IN the Bible we read: "The word of the Lord came unto Jonah the son of Amittai, saying, Arise, go to Nineveh, . . . and cry against it ... But Jonah rose up to flee . . . from the presence of the Lord, and went down to Joppa; and he found a ship going to Tarshish: so he paid the fare thereof, and went down into it. ... But the Lord sent out a great wind into the sea, ... so that the ship was like to be broken. Then the mariners were afraid, and cried every man unto his god . . . But Jonah . . . was fast asleep. So the shipmaster came to him, and said unto him, What meanest thou, O sleeper? arise, call upon thy God, if so be that God will think upon us, that we perish not."

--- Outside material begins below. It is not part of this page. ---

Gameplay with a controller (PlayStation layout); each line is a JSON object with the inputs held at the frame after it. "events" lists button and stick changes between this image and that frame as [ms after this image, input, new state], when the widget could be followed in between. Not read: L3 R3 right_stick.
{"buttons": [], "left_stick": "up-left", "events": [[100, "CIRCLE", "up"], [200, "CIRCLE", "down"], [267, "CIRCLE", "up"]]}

This question propounded to Jonah by the shipmaster comes with special, searching significance to every one who has been touched by the message of Christian Science; for every student of this pristine Christianity is figuratively in the same position as was Jonah before he "rose up to flee unto Tarshish from the presence of the Lord," when he mistakenly sought to escape from the dictates of his own conscience, which told him what it was his duty to do. To the student of Christian Science, as to Jonah, "the word of the Lord" has come with its order to act, and there is only the choice of taking the consequence for leaving undone the task set before him, or of doing it. The matter of choice is left open; but whether it be soon or late, the allotted work must be performed.
This task is the same for every one. It is not a call to mere preaching or exhortation, as in times past the words of the Scripture have been interpreted to mean. It is one of rectification of thought, an individual duty imposed by that "still small voice" called conscience, which says, "This is the way, walk ye in it." By listening to and obeying this voice, the willing hearer must of necessity become the doer. Thus will he prove more eloquently than by words, first to himself and then to those who behold his good works, that "the best sermon ever preached is Truth practised and demonstrated by the destruction of sin, sickness, and death" (Science and Health, p. 201).